There are many secondary influences of a less important nature which are due to the ocean streams. The reader will find on most wall-maps of the world certain areas in the central part of the oceans which are noted as Sargassum seas, of which that of the North Atlantic, west and south of the Azore Islands, is one of the most conspicuous. In these tracts, which in extent may almost be compared with the continents, we find great quantities of floating seaweed, the entangled fronds of which often form a mass sufficiently dense to slightly restrain the speed of ships. When the men on the caravels of Columbus entered this tangle, they were alarmed lest they should be unable to escape from its toils. It is a curious fact that these weeds of the sea while floating do not reproduce by spores the structures which answer to the seeds of higher plants, but grow only by budding. It seems certain that they could not maintain their place in the ocean but for the action of the currents which convey the bits rent off from the shores where the plant is truly at home. This vast growth of plant life in the Sargassum basins doubtless contributed considerable and important deposits of sediment to the sea floors beneath the waters which it inhabits. Certain ancient strata, known as the Devonian black shale, occupying the Ohio valley and the neighbouring parts of North America to the east and north of that basin, appear to be accumulations which were made beneath an ancient Sargassum sea.

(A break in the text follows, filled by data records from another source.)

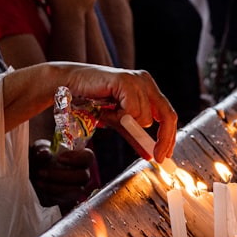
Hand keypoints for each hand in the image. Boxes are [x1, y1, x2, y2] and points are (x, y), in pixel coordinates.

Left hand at [29, 139, 95, 213]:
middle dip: (61, 175)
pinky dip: (52, 196)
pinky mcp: (69, 200)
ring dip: (55, 187)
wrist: (34, 174)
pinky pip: (66, 201)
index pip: (88, 157)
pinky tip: (42, 190)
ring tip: (39, 182)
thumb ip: (42, 150)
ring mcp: (78, 188)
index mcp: (80, 158)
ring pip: (76, 191)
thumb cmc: (41, 158)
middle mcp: (83, 173)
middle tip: (41, 172)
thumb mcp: (39, 150)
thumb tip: (45, 153)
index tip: (60, 159)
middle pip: (83, 176)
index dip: (77, 158)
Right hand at [60, 63, 177, 162]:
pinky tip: (106, 109)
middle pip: (167, 115)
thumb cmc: (91, 100)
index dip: (169, 137)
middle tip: (155, 156)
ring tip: (109, 114)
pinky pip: (132, 111)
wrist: (66, 85)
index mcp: (148, 89)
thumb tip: (150, 155)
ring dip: (125, 123)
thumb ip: (135, 135)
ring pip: (145, 117)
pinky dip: (118, 117)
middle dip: (163, 139)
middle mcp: (146, 82)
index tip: (165, 156)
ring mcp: (137, 80)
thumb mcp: (119, 122)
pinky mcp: (126, 81)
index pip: (168, 115)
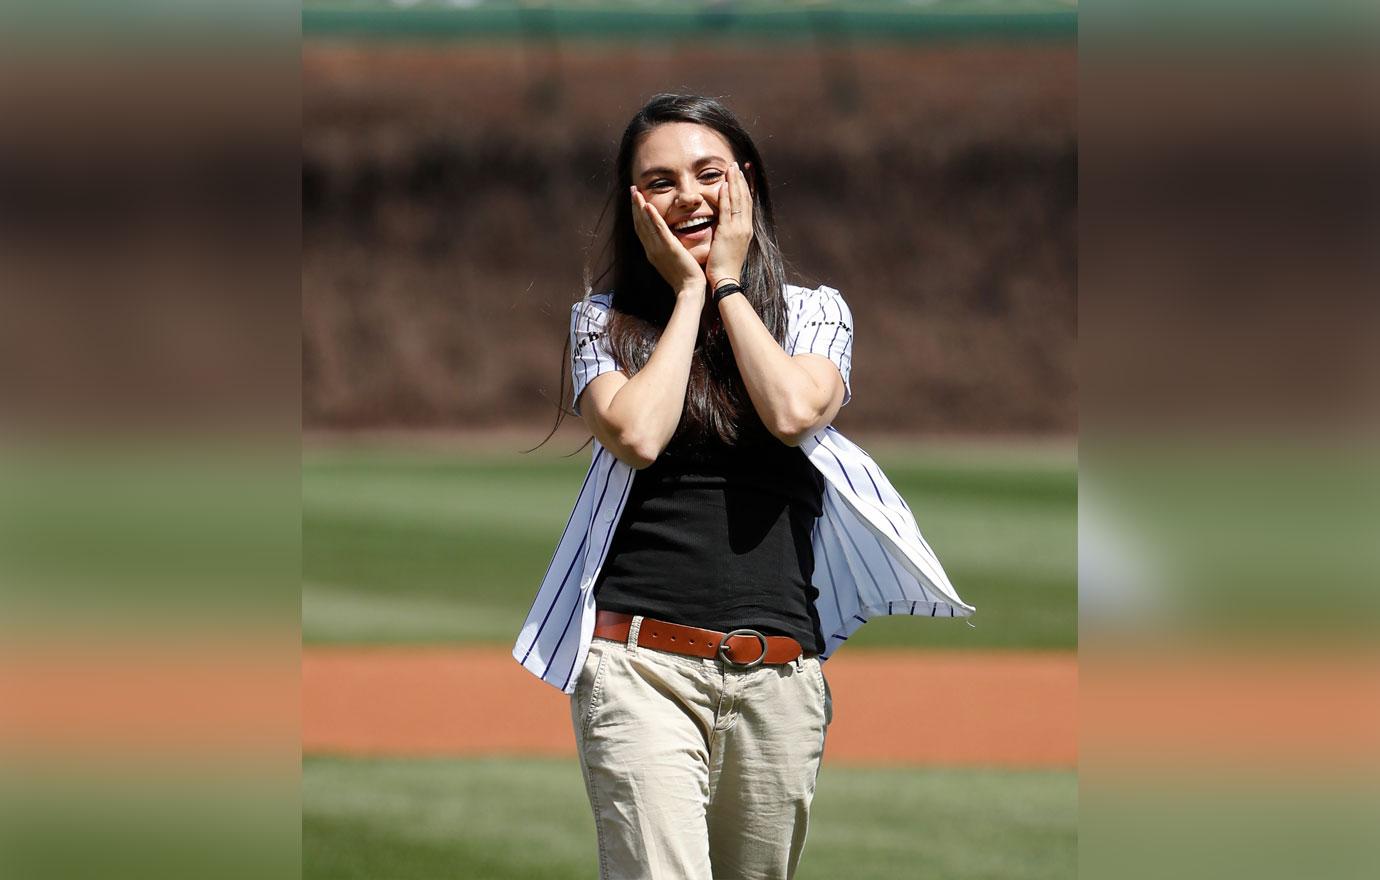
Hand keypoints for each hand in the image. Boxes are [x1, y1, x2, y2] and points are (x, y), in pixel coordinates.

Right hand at [631, 186, 706, 293]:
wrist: (690, 289)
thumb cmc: (685, 277)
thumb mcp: (672, 260)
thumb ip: (668, 248)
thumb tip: (668, 239)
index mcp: (652, 251)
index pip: (641, 229)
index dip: (637, 213)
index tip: (636, 199)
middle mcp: (651, 249)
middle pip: (639, 224)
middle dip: (635, 206)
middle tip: (632, 189)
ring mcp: (658, 249)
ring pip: (645, 224)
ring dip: (640, 207)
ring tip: (636, 192)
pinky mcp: (669, 248)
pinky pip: (659, 230)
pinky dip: (652, 218)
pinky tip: (648, 206)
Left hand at [705, 161, 753, 291]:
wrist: (726, 281)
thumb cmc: (725, 267)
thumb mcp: (731, 247)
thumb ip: (729, 234)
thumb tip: (725, 227)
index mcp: (746, 230)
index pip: (747, 204)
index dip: (746, 188)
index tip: (743, 175)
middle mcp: (745, 227)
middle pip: (745, 198)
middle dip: (741, 180)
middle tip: (737, 165)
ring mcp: (738, 229)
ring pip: (739, 201)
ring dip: (735, 183)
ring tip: (731, 168)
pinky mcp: (728, 232)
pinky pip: (728, 210)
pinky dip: (727, 196)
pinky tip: (724, 184)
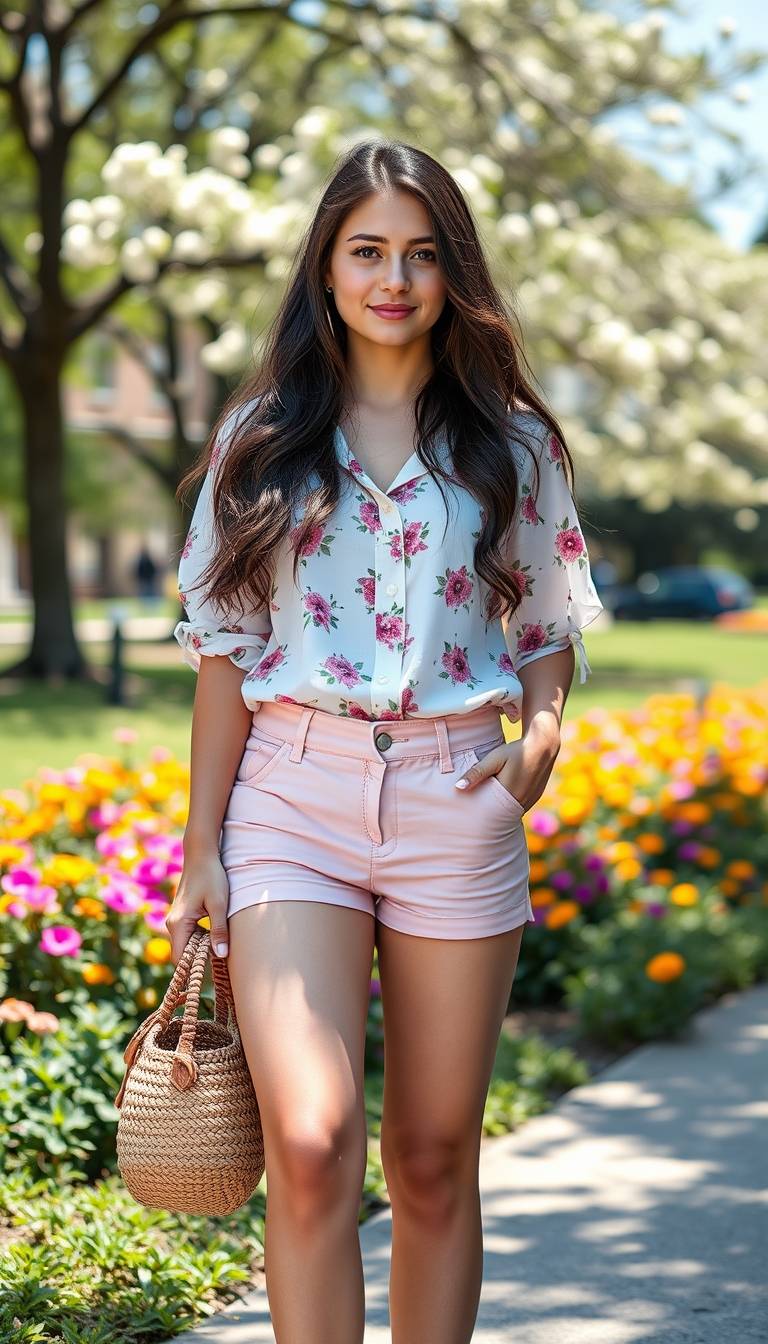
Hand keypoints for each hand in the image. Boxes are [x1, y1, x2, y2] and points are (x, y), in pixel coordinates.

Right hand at [165, 850, 230, 965]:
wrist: (201, 855)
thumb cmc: (211, 876)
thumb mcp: (219, 904)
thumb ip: (219, 930)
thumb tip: (222, 955)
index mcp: (179, 923)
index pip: (180, 959)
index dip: (194, 969)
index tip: (212, 973)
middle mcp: (173, 924)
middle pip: (182, 954)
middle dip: (199, 961)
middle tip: (221, 963)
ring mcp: (176, 920)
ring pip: (186, 945)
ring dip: (201, 950)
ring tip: (221, 949)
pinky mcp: (182, 916)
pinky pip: (188, 936)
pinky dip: (200, 940)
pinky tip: (216, 936)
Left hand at [456, 729, 559, 812]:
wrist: (544, 746)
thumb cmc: (516, 751)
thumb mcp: (494, 759)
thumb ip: (477, 773)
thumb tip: (458, 787)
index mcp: (509, 795)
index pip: (489, 812)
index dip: (479, 813)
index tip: (468, 812)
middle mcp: (521, 802)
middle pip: (500, 814)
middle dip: (489, 813)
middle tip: (475, 812)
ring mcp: (530, 801)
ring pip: (511, 811)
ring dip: (501, 809)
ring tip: (489, 805)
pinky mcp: (536, 797)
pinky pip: (520, 806)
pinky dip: (511, 804)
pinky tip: (504, 798)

The ocean currents have greatly favoured and in many instances determined the migrations not only of marine forms, but of land creatures as well. Floating timber may bear the eggs and seeds of many forms of life to great distances until the rafts are cast ashore in a realm where, if the conditions favour, the creatures may find a new seat for their life. Seeds of plants incased in their often dense envelopes may, because they float, be independently carried great distances. So it comes about that no sooner does a coral or other island rise above the waters of the sea than it becomes occupied by a varied array of plants. The migrations of people, even down to the time of the voyages which discovered America, have in large measure been controlled by the run of the ocean streams. The tropical set of the waters to the westward helped Columbus on his way, and enabled him to make a journey which but for their assistance could hardly have been accomplished. This same current in the northern part of the Gulf Stream opposed the passage of ships from northern Europe to the westward, and to this day affects the speed with which their voyages are made.